INPUT MATERIAL Block Start
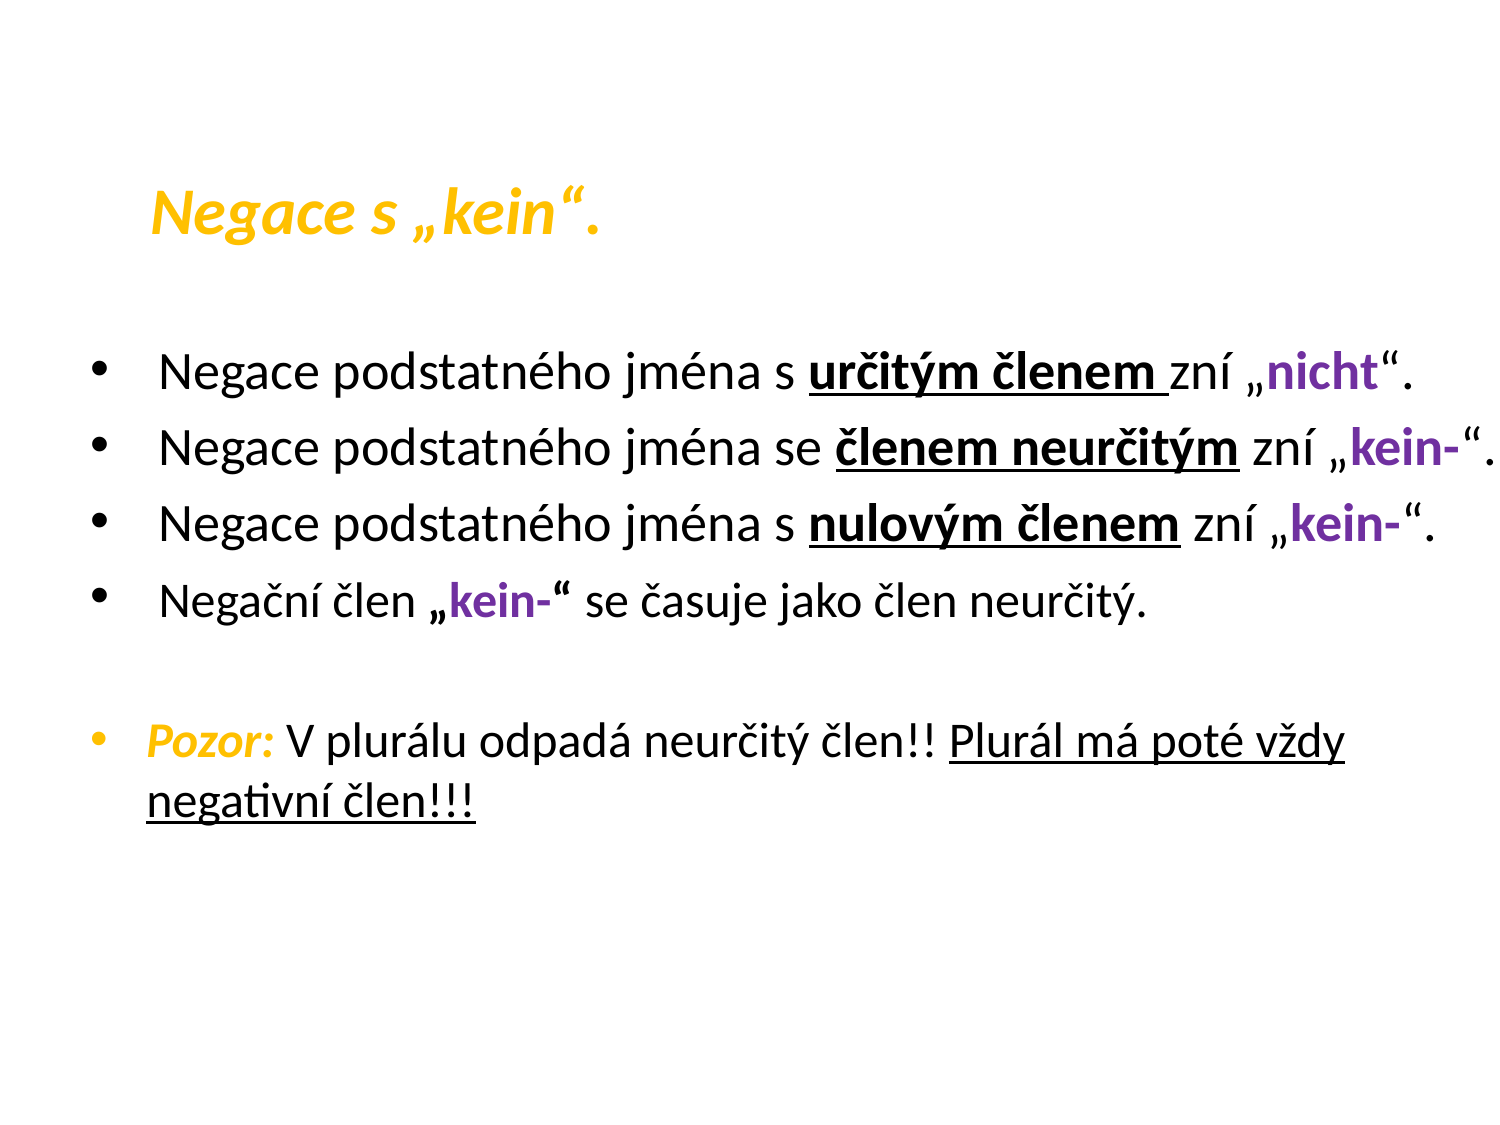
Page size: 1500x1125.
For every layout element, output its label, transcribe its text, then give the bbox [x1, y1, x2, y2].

list Negace s „kein“. Negace podstatného jména s určitým členem zní „nicht“. Negace podstatného jména se členem neurčitým zní „kein-“. Negace podstatného jména s nulovým členem zní „kein-“. Negační člen „kein-“ se časuje jako člen neurčitý. Pozor: V plurálu odpadá neurčitý člen!! Plurál má poté vždy negativní člen!!! [75, 160, 1500, 1005]
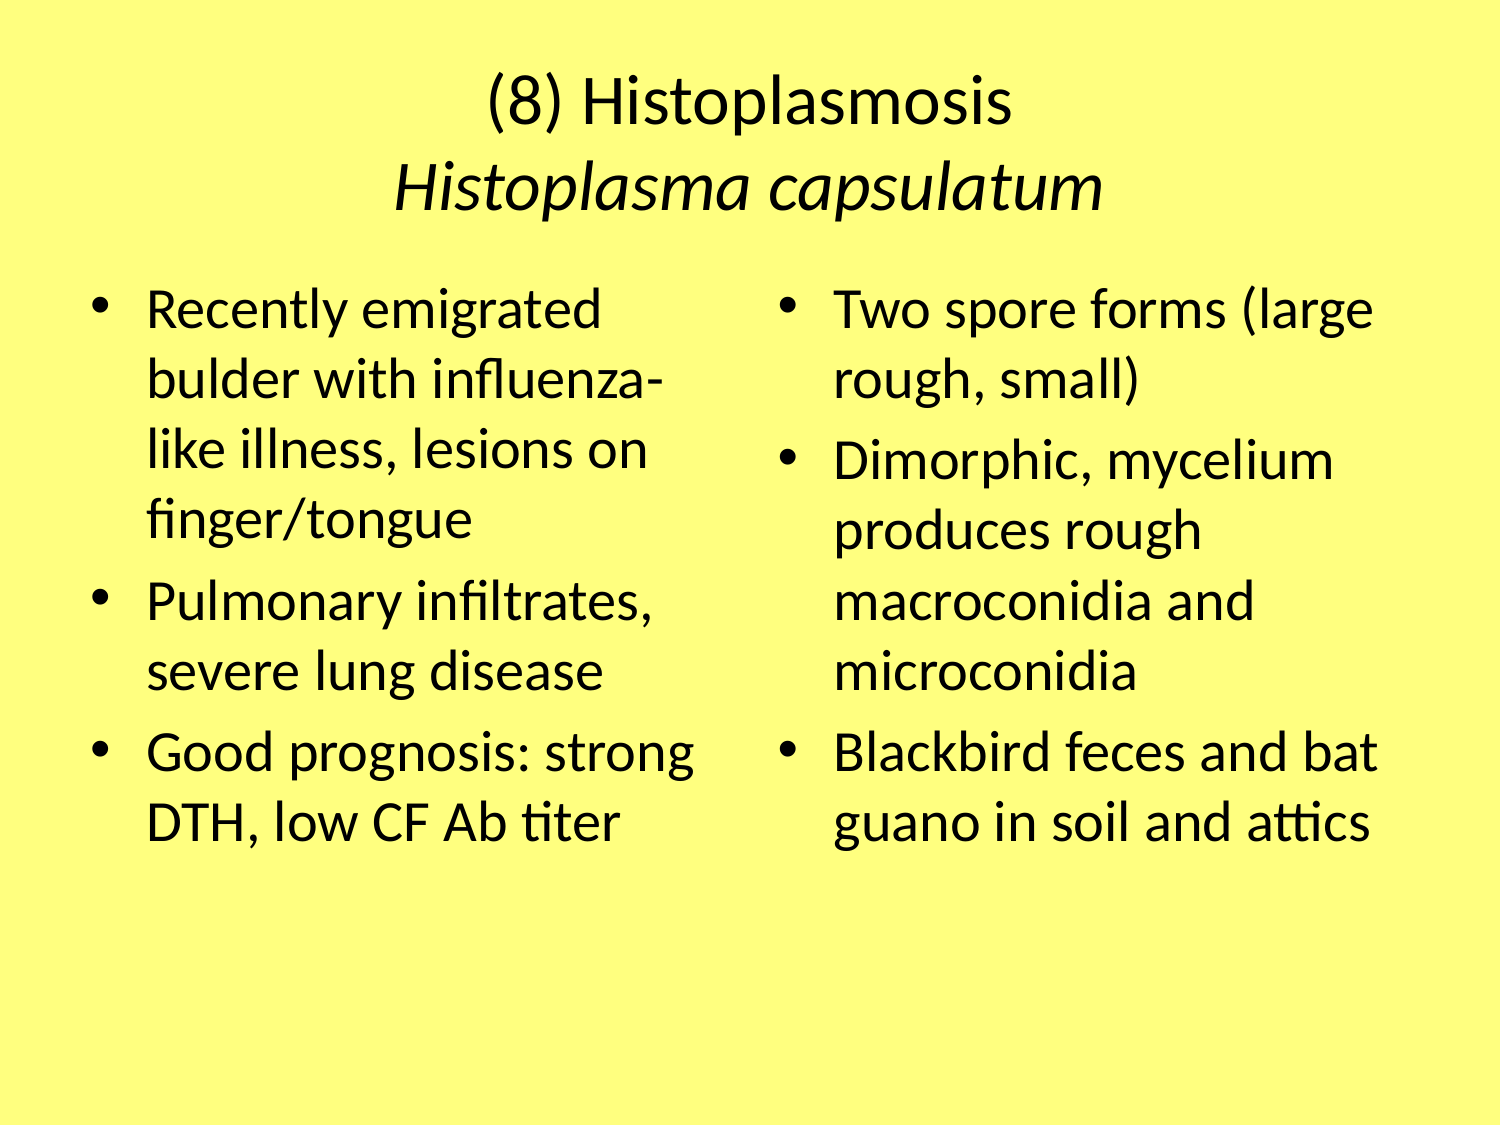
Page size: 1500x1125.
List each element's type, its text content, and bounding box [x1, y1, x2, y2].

list Recently emigrated bulder with influenza-like illness, lesions on finger/tongue Pulmonary infiltrates, severe lung disease Good prognosis: strong DTH, low CF Ab titer [75, 262, 738, 1005]
title (8) Histoplasmosis Histoplasma capsulatum [75, 45, 1425, 233]
list Two spore forms (large rough, small) Dimorphic, mycelium produces rough macroconidia and microconidia Blackbird feces and bat guano in soil and attics [762, 262, 1425, 1005]
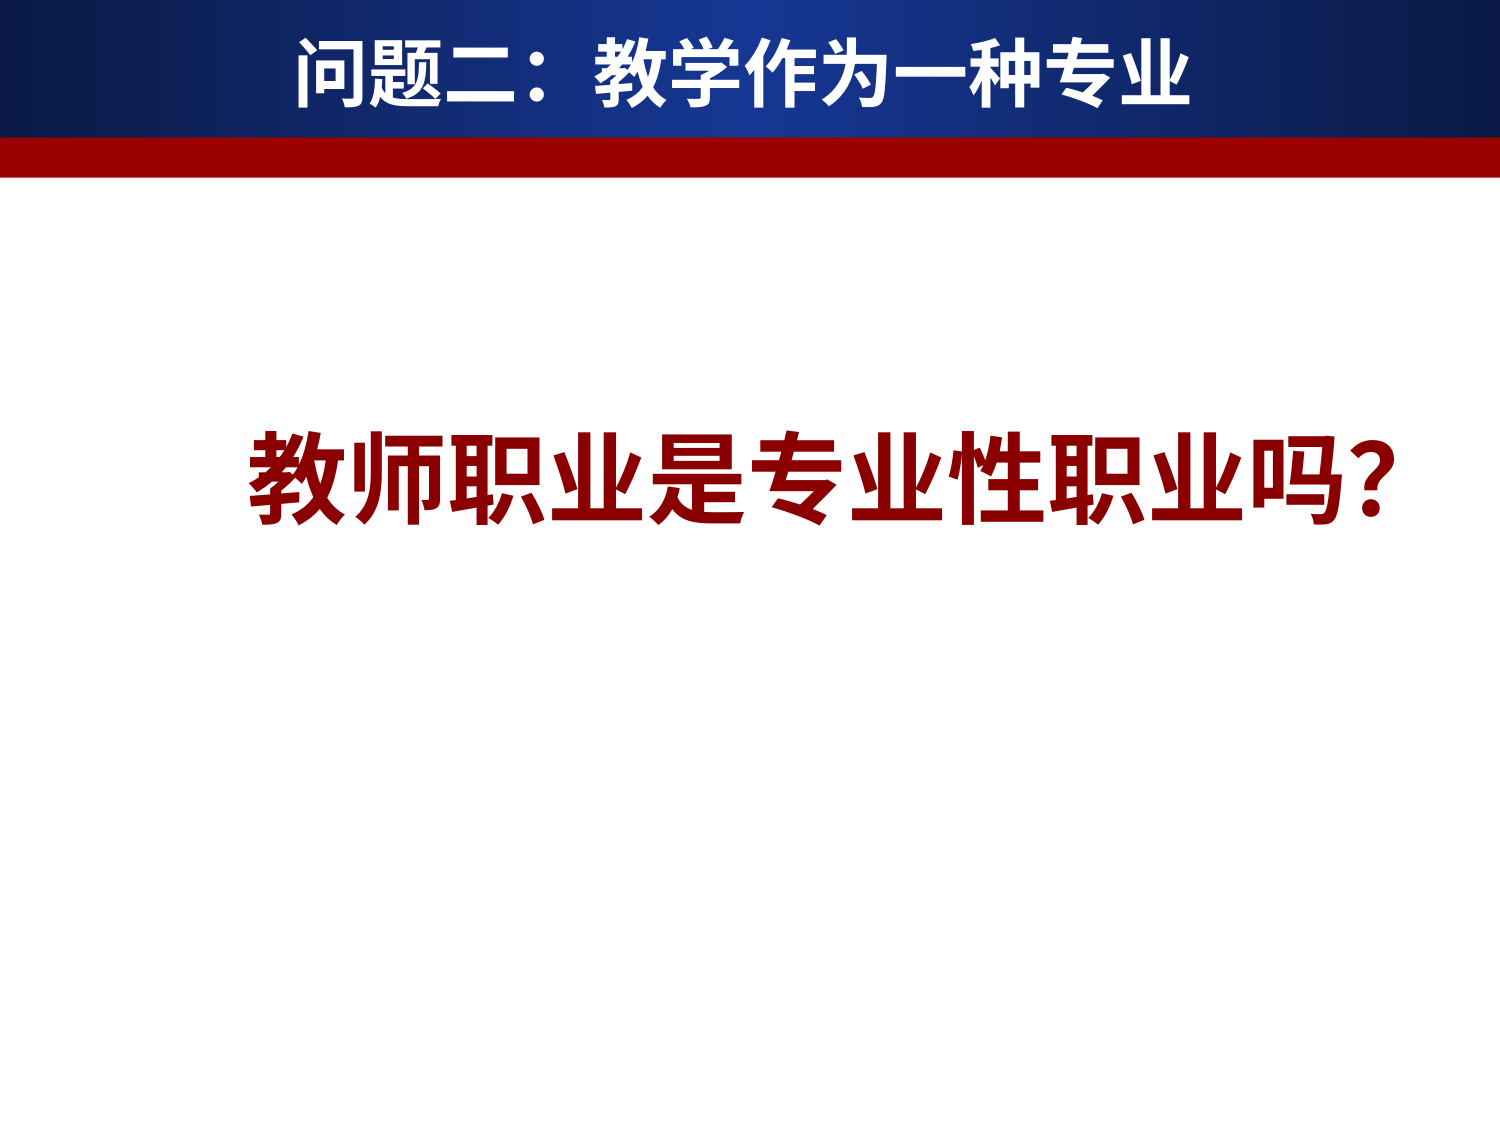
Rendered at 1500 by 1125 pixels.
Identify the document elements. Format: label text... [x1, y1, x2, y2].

list 教师职业是专业性职业吗？ [206, 432, 1388, 575]
title 问题二：教学作为一种专业 [50, 24, 1438, 118]
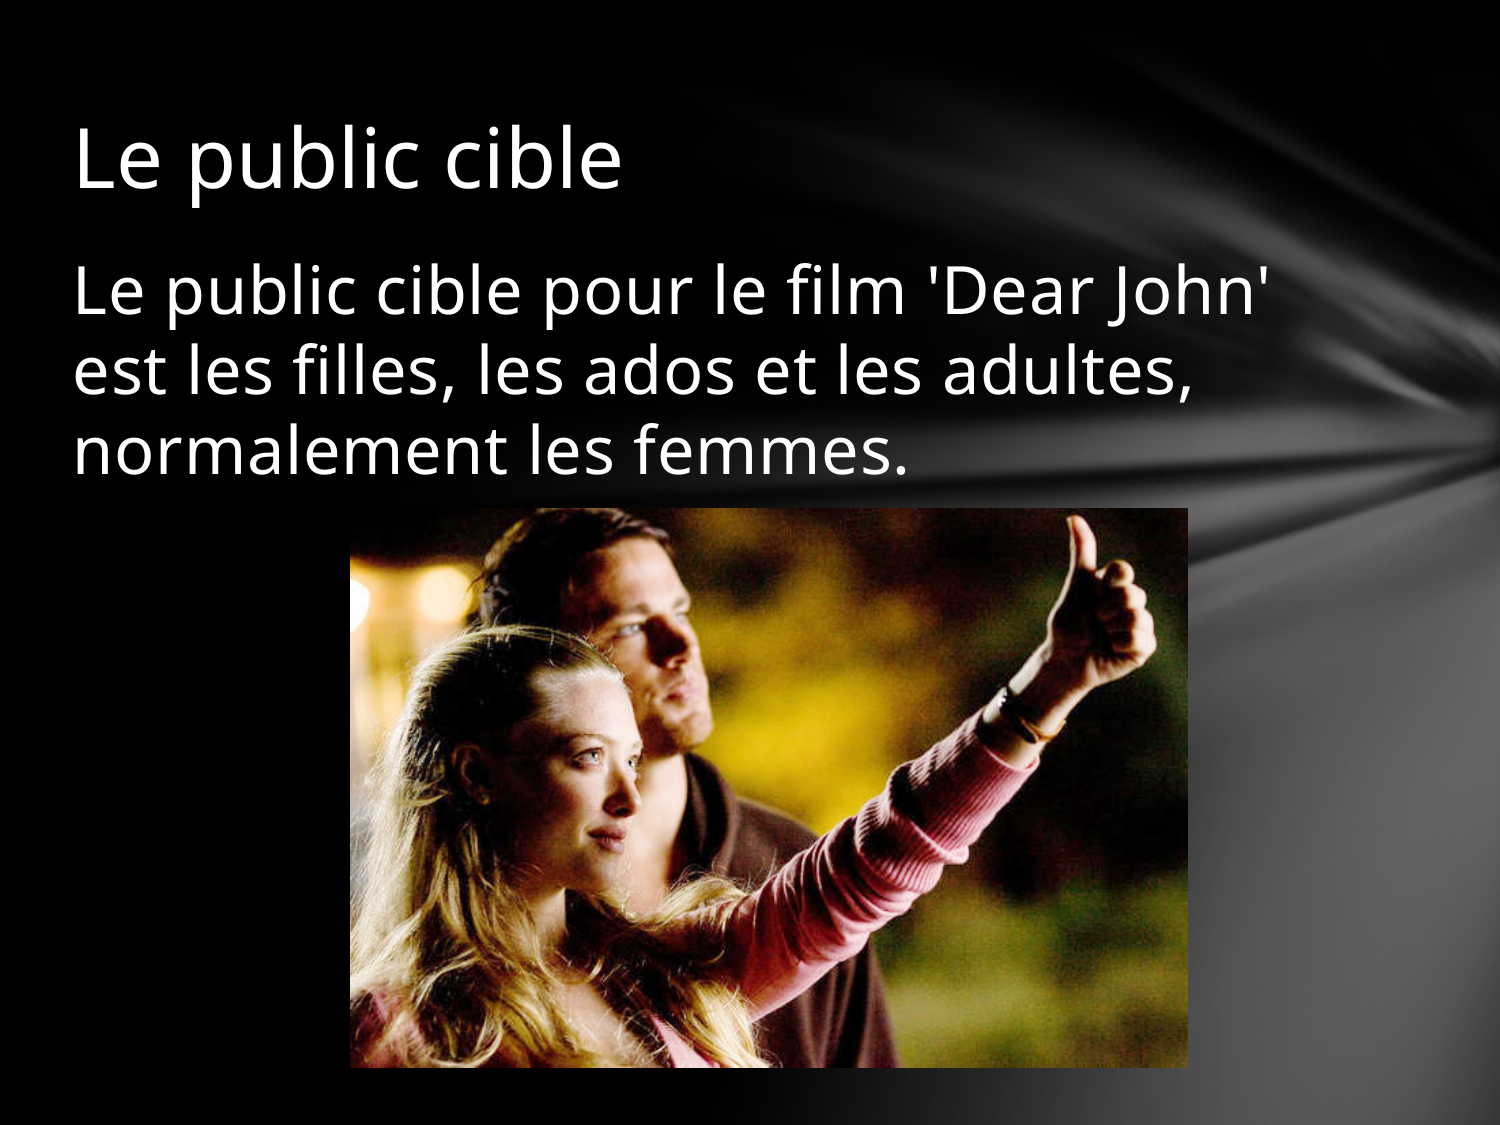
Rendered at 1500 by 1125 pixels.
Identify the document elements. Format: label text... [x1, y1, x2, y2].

list Le public cible pour le film 'Dear John' est les filles, les ados et les adultes, normalement les femmes. [57, 239, 1318, 1015]
title Le public cible [57, 37, 1318, 213]
picture [349, 508, 1188, 1068]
INPUT MATERIAL Block End
### WHAT YOU ARE ASKED TO DO
Line for line, restate the data above and omit every picture.

### SOLUTION FOR THIS PROBLEM
Page size: 1500x1125.
For every layout element, output its label, transcribe its text, then give the bbox [x1, y1, x2, y2].

list Negace s „kein“. Negace podstatného jména s určitým členem zní „nicht“. Negace podstatného jména se členem neurčitým zní „kein-“. Negace podstatného jména s nulovým členem zní „kein-“. Negační člen „kein-“ se časuje jako člen neurčitý. Pozor: V plurálu odpadá neurčitý člen!! Plurál má poté vždy negativní člen!!! [75, 160, 1500, 1005]
Page size: 1500x1125.
List each element's type, its text content, and bounding box [x1, y1, x2, y2].

list Recently emigrated bulder with influenza-like illness, lesions on finger/tongue Pulmonary infiltrates, severe lung disease Good prognosis: strong DTH, low CF Ab titer [75, 262, 738, 1005]
title (8) Histoplasmosis Histoplasma capsulatum [75, 45, 1425, 233]
list Two spore forms (large rough, small) Dimorphic, mycelium produces rough macroconidia and microconidia Blackbird feces and bat guano in soil and attics [762, 262, 1425, 1005]
Rendered at 1500 by 1125 pixels.
Identify the document elements. Format: label text... [x1, y1, x2, y2].

list 教师职业是专业性职业吗？ [206, 432, 1388, 575]
title 问题二：教学作为一种专业 [50, 24, 1438, 118]
Rendered at 1500 by 1125 pixels.
Identify the document elements. Format: label text... [x1, y1, x2, y2].

list Le public cible pour le film 'Dear John' est les filles, les ados et les adultes, normalement les femmes. [57, 239, 1318, 1015]
title Le public cible [57, 37, 1318, 213]
picture [349, 508, 1188, 1068]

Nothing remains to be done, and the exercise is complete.